The United Arab Emirates’ central bank has told lenders to extend maturities on certain personal loans held by UAE citizens by more than four years, the latest initiative aimed at reducing their debt burdens.
In a circular sent to banks earlier this week, the regulator told banks to reschedule citizens’ loans by more than 48 months if the repayment exceeds 50 per cent of gross salary and other income.
The loans can be rescheduled provided no fresh money is borrowed, the circular added.
Banks were also told to segregate personal loans used to buy real estate, with the borrower’s consent, and set them up as separate loans. Payments on those should also not exceed 50 per cent of the total salary.
The UAE has taken a raft of steps to help citizens carrying high debt burdens.
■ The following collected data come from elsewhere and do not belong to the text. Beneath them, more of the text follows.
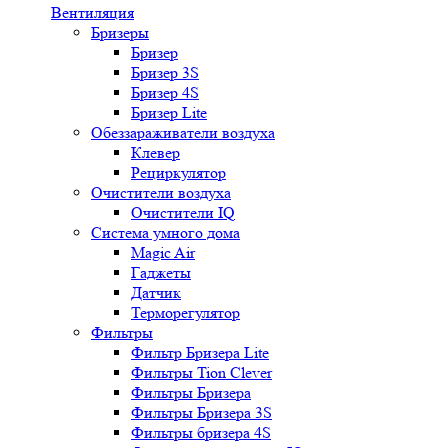
Вентиляция
Бризеры
Бризер
Бризер 3S
Бризер 4S
Бризер Lite
Обеззараживатели воздуха
Клевер
Рециркулятор
Очистители воздуха
Очистители IQ
Система умного дома
Magic Air
Гаджеты
Датчик
Терморегулятор
Фильтры
Фильтр Бризера Lite
Фильтры Tion Clever
Фильтры Бризера
Фильтры Бризера 3S
Фильтры бризера 4S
In May, it announced plans to settle defaulted loans owed by its citizens – up to $1.36 million each – after a presidential decree, in the second such move this year.
UAE citizens took out massive personal loans during the boom years between 2003 to 2008 but found themselves struggling to repay debt after the global financial crisis and property downturn across much of the country.
The central bank has brought in new regulations on personal lending by banks in the UAE, fuelled by concerns over the debts individuals were taking on.
In May 2011, the central bank capped personal borrowing at 20-times an individual’s monthly salary, with monthly repayments also capped at 50 per cent of an individual’s salary and regular income. Personal loans could have a maximum tenor of four years.
This year, it also capped the interest rate banks charge on credit cards at 18 per cent annually. Banks in the UAE previously charged between 27 per cent and 36 per cent a year, much higher than many other Gulf Arab states.